(Dataset entries)
++++++++
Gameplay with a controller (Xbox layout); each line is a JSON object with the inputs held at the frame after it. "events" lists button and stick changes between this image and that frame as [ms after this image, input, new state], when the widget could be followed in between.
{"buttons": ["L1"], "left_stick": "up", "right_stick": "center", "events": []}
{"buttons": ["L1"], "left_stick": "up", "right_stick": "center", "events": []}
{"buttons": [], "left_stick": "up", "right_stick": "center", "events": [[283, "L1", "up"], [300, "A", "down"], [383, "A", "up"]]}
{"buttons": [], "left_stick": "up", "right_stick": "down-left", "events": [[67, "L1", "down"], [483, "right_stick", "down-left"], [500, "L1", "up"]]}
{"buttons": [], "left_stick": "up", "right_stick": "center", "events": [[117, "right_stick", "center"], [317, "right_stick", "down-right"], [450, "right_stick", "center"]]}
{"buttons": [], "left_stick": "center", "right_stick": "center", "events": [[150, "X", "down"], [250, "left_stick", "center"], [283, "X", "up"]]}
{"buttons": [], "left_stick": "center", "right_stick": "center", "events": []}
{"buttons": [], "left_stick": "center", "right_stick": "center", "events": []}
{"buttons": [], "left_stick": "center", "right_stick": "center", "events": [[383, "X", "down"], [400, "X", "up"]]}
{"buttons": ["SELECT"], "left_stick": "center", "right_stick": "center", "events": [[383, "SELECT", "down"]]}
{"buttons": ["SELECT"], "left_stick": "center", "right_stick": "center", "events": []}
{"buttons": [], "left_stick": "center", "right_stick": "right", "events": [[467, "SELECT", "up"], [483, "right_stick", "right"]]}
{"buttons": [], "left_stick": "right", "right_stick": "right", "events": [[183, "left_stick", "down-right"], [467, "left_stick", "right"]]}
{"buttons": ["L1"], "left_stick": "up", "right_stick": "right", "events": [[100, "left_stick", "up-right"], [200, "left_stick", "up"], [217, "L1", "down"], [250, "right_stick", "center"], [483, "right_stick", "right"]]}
++++++++
▶ _How to complete this task_
Among the lines above, find those with the word "SELECT". Copy them.

▶ _Result of this exercise_
{"buttons": ["SELECT"], "left_stick": "center", "right_stick": "center", "events": [[383, "SELECT", "down"]]}
{"buttons": ["SELECT"], "left_stick": "center", "right_stick": "center", "events": []}
{"buttons": [], "left_stick": "center", "right_stick": "right", "events": [[467, "SELECT", "up"], [483, "right_stick", "right"]]}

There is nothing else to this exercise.